▸ **INFORMATION SHOWN**
+ + +

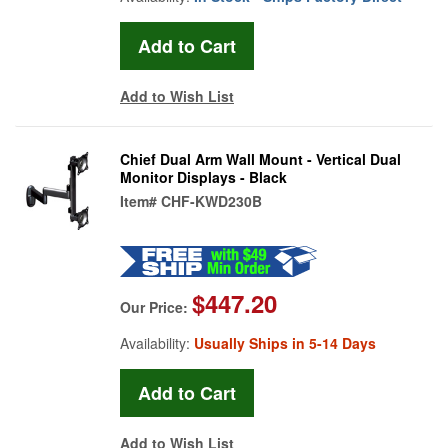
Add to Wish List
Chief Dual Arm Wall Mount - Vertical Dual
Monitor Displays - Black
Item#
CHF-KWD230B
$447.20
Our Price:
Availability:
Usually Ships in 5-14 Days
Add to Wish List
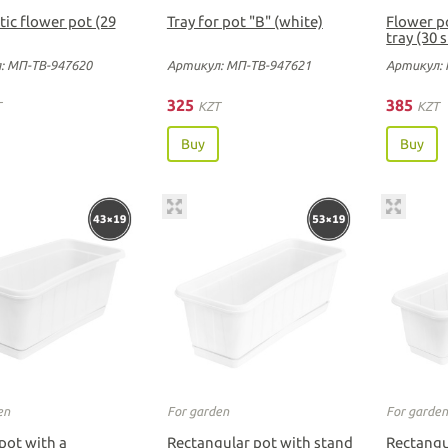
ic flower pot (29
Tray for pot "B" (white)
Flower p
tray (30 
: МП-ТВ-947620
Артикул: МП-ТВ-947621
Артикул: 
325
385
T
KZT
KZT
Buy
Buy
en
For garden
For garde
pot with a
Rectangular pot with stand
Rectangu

+ + +

▸ **HOW TO COMPLETE THIS TASK**
Every line above that holds the string "with" should be copied into the answer.

▸ **OUTPUT FOR THIS TASK**
pot with a
Rectangular pot with stand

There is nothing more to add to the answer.